Monday, June 08, 2009

Ograbme, Part III

When Congress ended the Embargo in 1809, it replaced it with a law temporarily banning all American trade with Britain and France. American port inspectors were then surprised by the number of vessels heading for such obscure ports-of-call as Tonningen, Saint Bartholomew island, and Fayal, in the Azores. Herbert Heaton suggests that these captains were bending the truth a little: they may indeed have intended briefly to stop in their declared destinations, but their final destinations were more lucrative ports in Europe and the West Indies. (Heaton, "Non-Importation," 192.) The new - and easily evaded - non-intercourse act lasted for a year before Congress replaced it with the more flexible (but ultimately unworkable) Macon's Bill No. 2, then with a straightforward ban on British imports, which lasted until Congress declared war on Britain.
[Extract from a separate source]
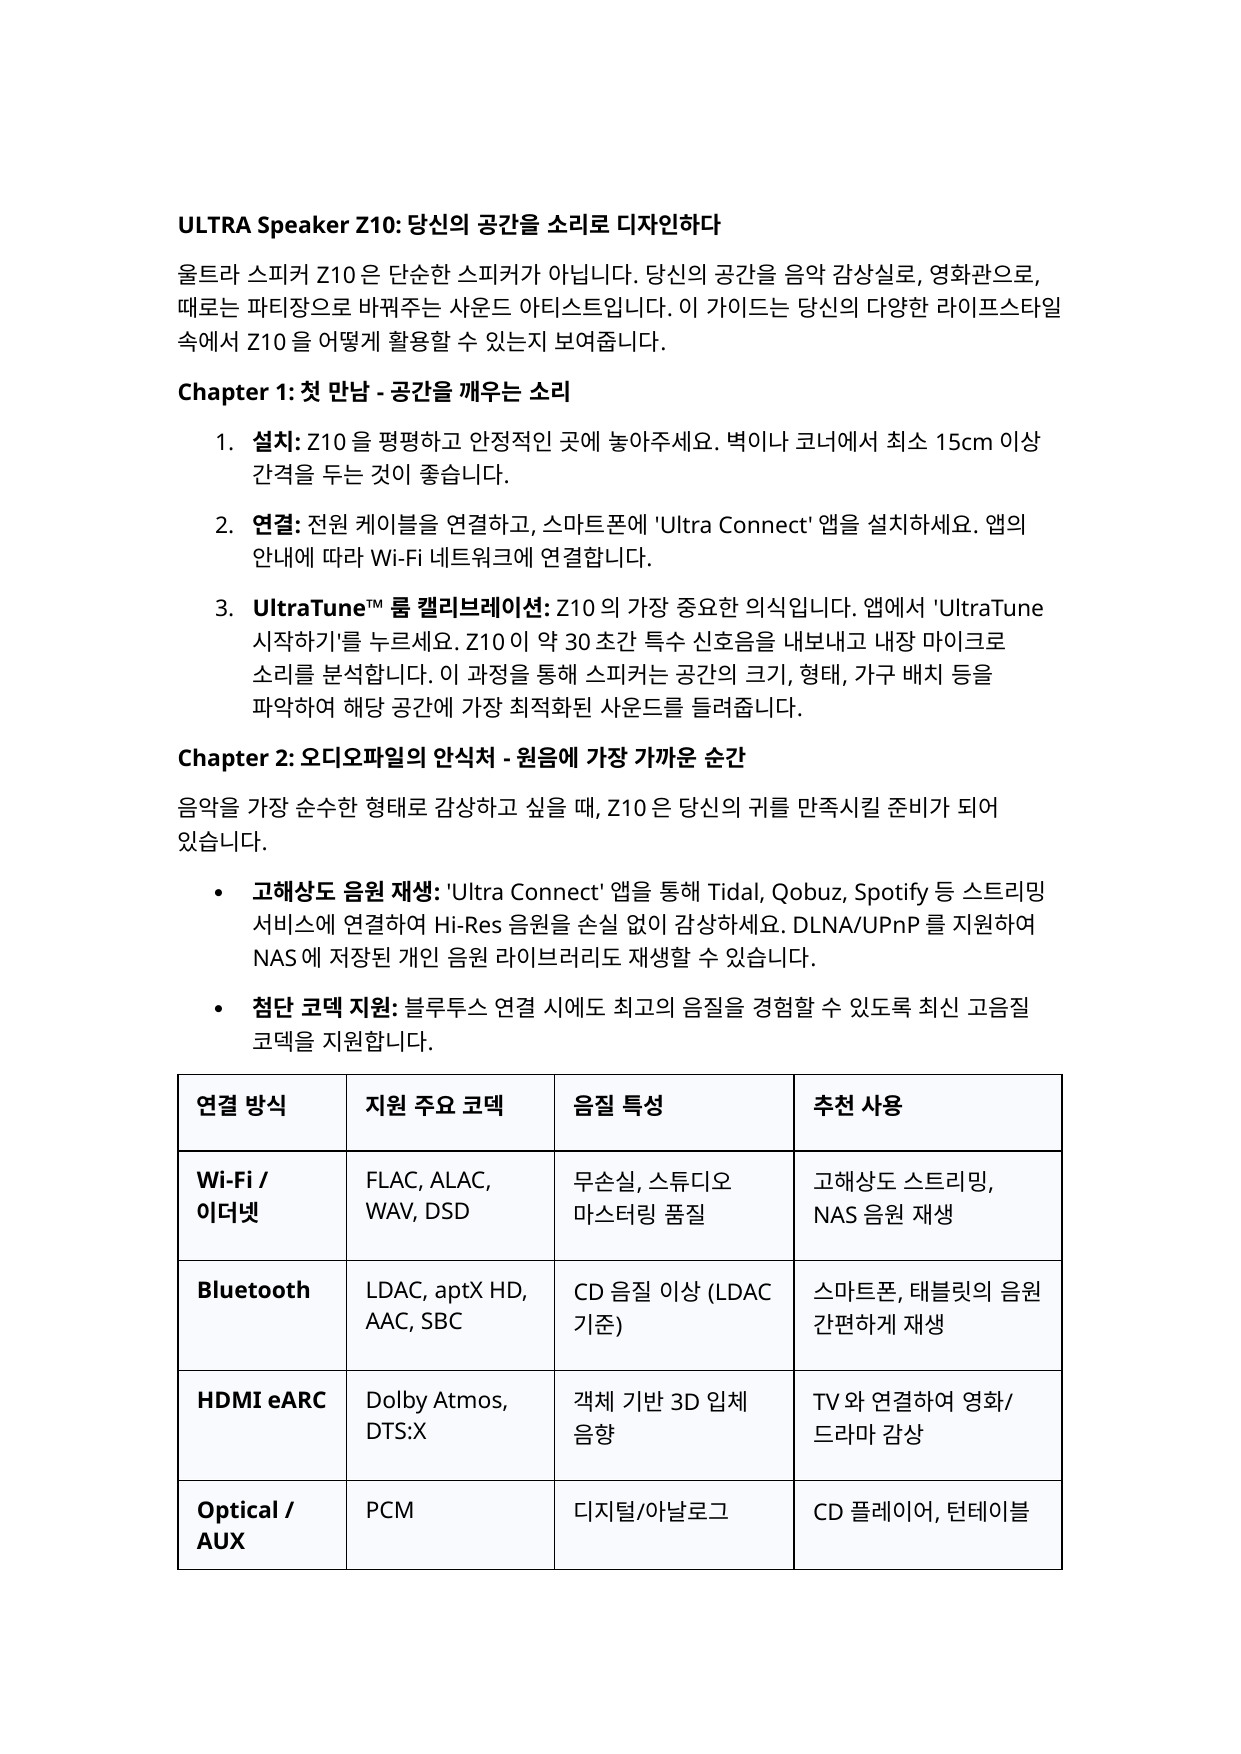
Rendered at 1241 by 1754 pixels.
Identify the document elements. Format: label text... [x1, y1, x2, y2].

Jefferson and his colleagues had hoped the Embargo would inaugurate a new era of "peaceable coercion" in international relations - a "republican alternative" to war. The limited resources of the early American state, however, combined with the ancient ingenuity of American merchants, almost by themselves guaranteed that the experiment would fail.*


* Well, more or less. The British government did finally repeal its trade restrictions in 1812, but Congress didn't receive this news until after it had declared war on Britain.